Okay I will try to keep this short!

I am the principal at Dunseith High School and last year we started the National Archery in the Schools Program (NASP) as part of our P.E. curriculum. The NDGF Dept. also sponsored the first State High School Tournament last year, which we competed in and saw great success.

Our High School team consisted of 23 students in grades 7-12; we won the high school division and earned a spot at the National NASP Tournament in Louisville, KY. We scrambled and with the aide of a lot of local people, organizations and the NDBA we managed to acquire the money to attend.

Individually we placed as follows: HS Girls we placed 2nd, 4th, and 5th; 
HS Boys we placed 2nd, 3rd, and 5th; 
MS Boys we placed 1st, 2nd, and 3rd.

This is a great program and I encourage each of you to talk to your local schools and offer to help get this going, the kids love it and enjoy it. You don't have to be a jock to see success in NASP.

So here is my request:

We are hoping to again qualify for National's next year and if we do this we need to do major fund raisers so we have started our first one.

A raffle consisting of all archery items: 
1st prize is a Mathews Outback Compound Bow

I am not sure the poundage of the bow, but Mathews is sending along a form that will allow the winner to take it to any Mathew's dealer and exchange the bow for a Mathews Outback set up to fit the winners draw length and desired poundage.

2nd prize is an Ameristep 360 Blind (Mossy Oak Break-up camo), 
3rd prize is a 15' Ladder Stand, 
4th prize is a Plano hard side bow case, 
5th prize is Mossy Oak Camo Hydration Pack.

We are selling tickets for $10.00 each and are selling only 500 tickets. The drawing will be held September 4th, the opener of the 2009 archery season.

If anyone would like to purchase a ticket to help us out, you can do this as follows:

Email me that you want to purchase a ticket or tickets, your name, address and phone # and I will mark you down on the ticket stub(s), when your money arrives I will email you with your ticket number(s). If someone on here wins I will mail your prize to you, shipping costs will be on us!

Please do not request tickets on here, instead email requests to me at [email protected] and I will acknowledge your request with a return email as well as an address to send the money to.

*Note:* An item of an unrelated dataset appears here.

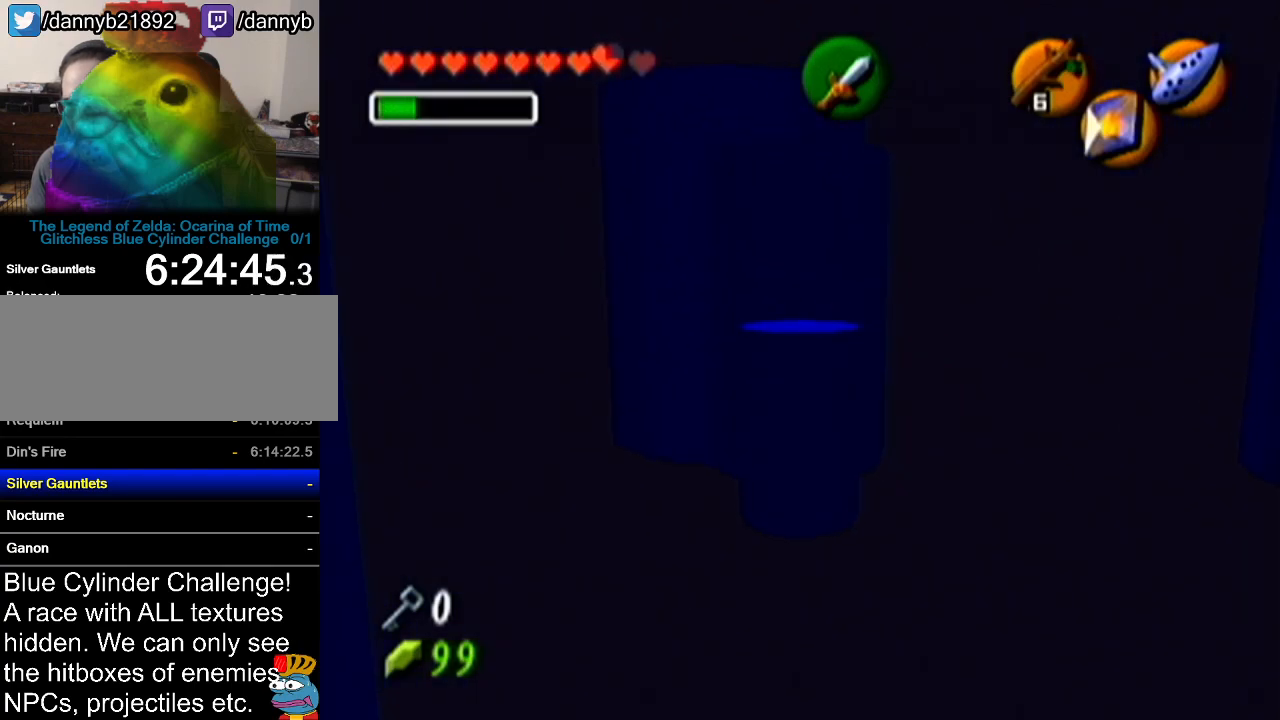
{"buttons": ["R1"], "left_stick": "up", "events": [[150, "left_stick", "up"], [417, "R1", "down"]]}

Thanks for reading this and thanks to all who choose to purchase tickets! 
You can read about the tournament in the May ND Outdoors or hear about our team on the game and fish website

Here is a picture of our team in the waiting area of the NASP National Tournament.


----------



## rammsack (Jul 9, 2009)

Man that is awesome... wish they had something like that when i was in high school


----------



## Ref (Jul 21, 2003)

I sent my donation to Pat at Dunseith H.S. a couple of days ago.


----------



## Trapper62 (Mar 3, 2003)

Thanks guys, yes it is an a great program. These kids worked hard and did a great job representigng our school.

I hope that others work to bring this into thier schools as well! I need to give the G&F props on this one though, they did a great job on the training and promoting of the NASP program.


----------



## DuckerIL (Dec 9, 2005)

My check was sent early in the week. Get behind this, it's a great program.


----------